WORK ITEM -
Your answer must match the data word for word.

Items from a data source -
>>>

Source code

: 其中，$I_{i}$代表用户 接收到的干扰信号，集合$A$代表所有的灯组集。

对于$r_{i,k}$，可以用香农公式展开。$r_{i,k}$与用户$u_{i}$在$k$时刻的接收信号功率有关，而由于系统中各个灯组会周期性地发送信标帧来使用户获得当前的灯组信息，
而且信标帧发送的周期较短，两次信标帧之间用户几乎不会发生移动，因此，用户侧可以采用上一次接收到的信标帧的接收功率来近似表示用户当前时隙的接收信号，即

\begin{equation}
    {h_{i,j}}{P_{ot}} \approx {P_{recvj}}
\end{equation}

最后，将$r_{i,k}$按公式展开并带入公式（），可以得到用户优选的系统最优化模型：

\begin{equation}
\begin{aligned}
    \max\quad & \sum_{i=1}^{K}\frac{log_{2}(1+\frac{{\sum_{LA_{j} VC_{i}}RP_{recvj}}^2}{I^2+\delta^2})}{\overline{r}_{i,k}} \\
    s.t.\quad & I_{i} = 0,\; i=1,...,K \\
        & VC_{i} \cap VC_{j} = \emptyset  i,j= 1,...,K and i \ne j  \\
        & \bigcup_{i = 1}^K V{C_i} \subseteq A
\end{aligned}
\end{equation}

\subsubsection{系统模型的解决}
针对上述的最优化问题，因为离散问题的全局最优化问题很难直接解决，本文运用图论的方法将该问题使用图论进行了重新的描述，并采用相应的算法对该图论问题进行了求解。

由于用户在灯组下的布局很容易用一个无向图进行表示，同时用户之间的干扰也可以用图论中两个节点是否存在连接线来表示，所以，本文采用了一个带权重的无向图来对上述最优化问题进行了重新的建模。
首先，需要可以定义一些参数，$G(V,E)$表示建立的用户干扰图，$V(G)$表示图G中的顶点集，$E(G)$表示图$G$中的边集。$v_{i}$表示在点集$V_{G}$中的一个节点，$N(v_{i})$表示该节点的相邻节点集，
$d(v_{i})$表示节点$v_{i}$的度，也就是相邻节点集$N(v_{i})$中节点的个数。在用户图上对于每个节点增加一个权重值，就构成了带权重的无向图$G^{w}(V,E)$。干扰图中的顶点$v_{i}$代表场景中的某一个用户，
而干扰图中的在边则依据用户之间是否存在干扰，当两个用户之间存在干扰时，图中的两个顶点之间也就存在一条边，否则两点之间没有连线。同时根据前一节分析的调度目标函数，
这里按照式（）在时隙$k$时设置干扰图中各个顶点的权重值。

<<<

ANSWER TO THIS PROBLEM -
Source code

: 其中，$I_{i}$代表用户 接收到的干扰信号，集合$A$代表所有的灯组集。

对于$r_{i,k}$，可以用香农公式展开。$r_{i,k}$与用户$u_{i}$在$k$时刻的接收信号功率有关，而由于系统中各个灯组会周期性地发送信标帧来使用户获得当前的灯组信息，
而且信标帧发送的周期较短，两次信标帧之间用户几乎不会发生移动，因此，用户侧可以采用上一次接收到的信标帧的接收功率来近似表示用户当前时隙的接收信号，即

\begin{equation}
    {h_{i,j}}{P_{ot}} \approx {P_{recvj}}
\end{equation}

最后，将$r_{i,k}$按公式展开并带入公式（），可以得到用户优选的系统最优化模型：

\begin{equation}
\begin{aligned}
    \max\quad & \sum_{i=1}^{K}\frac{log_{2}(1+\frac{{\sum_{LA_{j} VC_{i}}RP_{recvj}}^2}{I^2+\delta^2})}{\overline{r}_{i,k}} \\
    s.t.\quad & I_{i} = 0,\; i=1,...,K \\
        & VC_{i} \cap VC_{j} = \emptyset  i,j= 1,...,K and i \ne j  \\
        & \bigcup_{i = 1}^K V{C_i} \subseteq A
\end{aligned}
\end{equation}

\subsubsection{系统模型的解决}
针对上述的最优化问题，因为离散问题的全局最优化问题很难直接解决，本文运用图论的方法将该问题使用图论进行了重新的描述，并采用相应的算法对该图论问题进行了求解。

由于用户在灯组下的布局很容易用一个无向图进行表示，同时用户之间的干扰也可以用图论中两个节点是否存在连接线来表示，所以，本文采用了一个带权重的无向图来对上述最优化问题进行了重新的建模。
首先，需要可以定义一些参数，$G(V,E)$表示建立的用户干扰图，$V(G)$表示图G中的顶点集，$E(G)$表示图$G$中的边集。$v_{i}$表示在点集$V_{G}$中的一个节点，$N(v_{i})$表示该节点的相邻节点集，
$d(v_{i})$表示节点$v_{i}$的度，也就是相邻节点集$N(v_{i})$中节点的个数。在用户图上对于每个节点增加一个权重值，就构成了带权重的无向图$G^{w}(V,E)$。干扰图中的顶点$v_{i}$代表场景中的某一个用户，
而干扰图中的在边则依据用户之间是否存在干扰，当两个用户之间存在干扰时，图中的两个顶点之间也就存在一条边，否则两点之间没有连线。同时根据前一节分析的调度目标函数，
这里按照式（）在时隙$k$时设置干扰图中各个顶点的权重值。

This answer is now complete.